When asked if it's ever a problem having two of the same name, Alfonso Alfonso replies: "Problem? Well, no. Why should it be a problem?" Why did his father name him that? "I don't have the faintest idea. I was very very little when he did it, way too little to remember."
"Yes," admits Jesus Christ, who lives on NW 68th Street. "That's really my name. I'm tryin' to get some sleep right now, okay? It's Sunday, man. Call me another time."
Jessie James says he never met his father and isn't sure the elder James knew what he was doing when he named his son. His own sons are named Gable and Gary. "I know the whole story on the James Boys," James volunteers. "They were in the [Civil War], and the government took their land.

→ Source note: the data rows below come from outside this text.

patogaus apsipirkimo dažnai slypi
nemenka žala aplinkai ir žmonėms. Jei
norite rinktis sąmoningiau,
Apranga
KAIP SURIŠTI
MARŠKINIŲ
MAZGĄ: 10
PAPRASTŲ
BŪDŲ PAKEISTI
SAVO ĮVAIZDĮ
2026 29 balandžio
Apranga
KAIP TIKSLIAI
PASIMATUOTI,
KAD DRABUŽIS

When they got home they were all bent out of shape and took to robbin' and stuff. Myself, I never robbed a bank, never even considered it."
"I am from Sweden," says Torgny Billskoog. "I am 50 years old. I will not tell you what I do. Skoog is pronounced 'SKOG.' It means 'forest.' Bill is just Bill. Yeah, a lot of people comment on this name. They can't pronounce it and they can't spell it. I am considering changing it. It is annoying."
"Every time I make an appointment with a new doctor, it raises some eyebrows," reports Bernice Quack. "But let me tell you, it was a lot harder for my husband, Donald. I eventually got used to the name. The family is very proud of it, though I don't think they know exactly where it came from."